Absolutely, you efforts are excellent. This can be achieved if you have support from the top downwards, sadly I would doubt that is forthcoming.

----------


## Bruce Kekule

> Absolutely, you efforts are excellent. This can be achieved if you have support from the top downwards, sadly I would doubt that is forthcoming.


Bobcock,

Seriously, if you have an urge to get into the wild of Kaeng Krachan, you can go as an ordinary person. It does not take the 'topdogs' to get in and photograph the wildlife. I was fortunate in my early years as a wildlife photographer as mentioned is a story I did recently about the leopard. Probably the most important is to have a vehicle with the 4X4 drive and your off. Buy your ticket at the gate and up you go. You can rent those Suzuki 4X4's fairly cheaply if you don't have a car. 

As you the park, you'll see loads of elephant droppings left by the giants, usually at night. But sometimes they are by the side of the road at a mineral lick 10 kms. from the front gate. Pitch your tent at the campground and go exploring. It's that simple. And finally, if you have a family, take them too. It's well worth the effort and expense.

Cheers,
Bruce

----------


## FarangRed

Here's me thinking we already live in an animal loving nation, Thailand I mean

----------


## Bruce Kekule

Additional information on Kaeng Krachan is appreciated. However, banteng, the rare wild cattle, has not been reported, seen or camera-trapped for more than five years. The last camera-trap photos of a banteng bull were captured around 'Bong Phrom' (mineral lick) about 12 kilometers from the main gate in 2002-2003. I also have a photo of a banteng cow in 2004. These beautiful creatures prefer open deciduous forest in the lowlands and have probably been wiped out by poachers some time ago; a sad fact.

On the other hand, gaur the wild forest ox, prefer evergreen forest and are thriving quite well in the interior. My second post on Kaeng Krachan will highlight some of the endangered species still found here and is in tne works. Coming soon.

----------


## robuzo

> Additional information on Kaeng Krachan is appreciated. However, banteng, the rare wild cattle, has not been reported, seen or camera-trapped for more than five years. The last camera-trap photos of a banteng bull were captured around 'Bong Phrom' (mineral lick) about 12 kilometers from the main gate in 2002-2003. I also have a photo of a banteng cow in 2004. These beautiful creatures prefer open deciduous forest in the lowlands and have probably been wiped out by poachers some time ago; a sad fact.
> 
> On the other hand, gaur the wild forest ox, prefer evergreen forest and are thriving quite well in the interior. My second post on Kaeng Krachan will highlight some of the endangered species still found here and is in tne works. Coming soon.

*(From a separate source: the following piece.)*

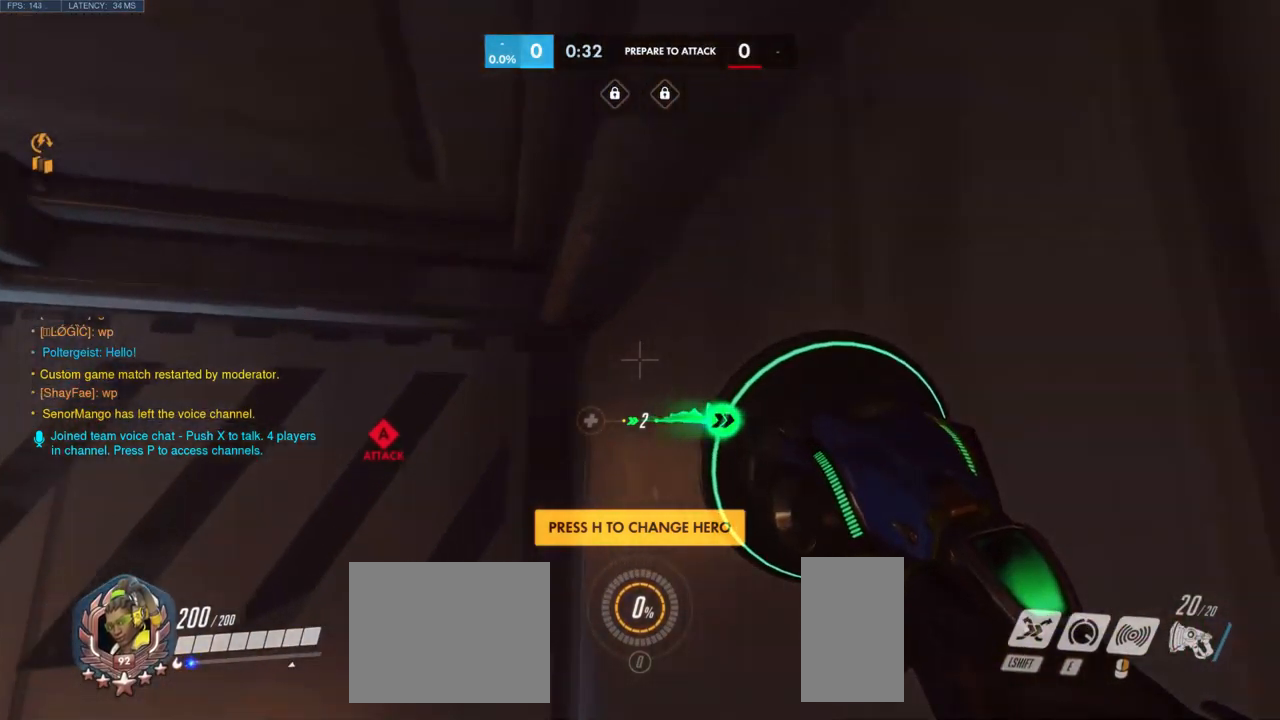
{"keys": ["space", "w"], "mouse": [], "events": [[333, "space", "down"]]}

Still quite a few banteng in eastern Cambodia. . .right?  Wouldn't be much point in attempting to re-establish them in places like KK so long as the trade in bush meat continues, I suppose.

----------


## Bruce Kekule

> Originally Posted by Bruce Kekule
> 
> 
> Additional information on Kaeng Krachan is appreciated. However, banteng, the rare wild cattle, has not been reported, seen or camera-trapped for more than five years. The last camera-trap photos of a banteng bull were captured around 'Bong Phrom' (mineral lick) about 12 kilometers from the main gate in 2002-2003. I also have a photo of a banteng cow in 2004. These beautiful creatures prefer open deciduous forest in the lowlands and have probably been wiped out by poachers some time ago; a sad fact.
> 
> On the other hand, gaur the wild forest ox, prefer evergreen forest and are thriving quite well in the interior. My second post on Kaeng Krachan will highlight some of the endangered species still found here and is in tne works. Coming soon.
> 
> 
> Still quite a few banteng in eastern Cambodia. . .right?  Wouldn't be much point in attempting to re-establish them in places like KK so long as the trade in bush meat continues, I suppose.


Robuzo,

Banteng are found in Eastern Thailand at Khao Ang Rue Nai Wildlife Sanctuary (Thailand's second best protected area for the wild cattle). I'm not sure about Cambodia but can check with my close friend Allan Michaud at wildcambodia.net. He has the most knowledge on Cambodia's wildlife. The situation there is OK on some species but as here, is in dire straits with poaching and encroachment rampant. This is a global problem and some areas are coping while others being destroyed at an alarming rate like the tigers in India disappearing under the researchers and park staff noses. Sad but true facts.

Bruce

----------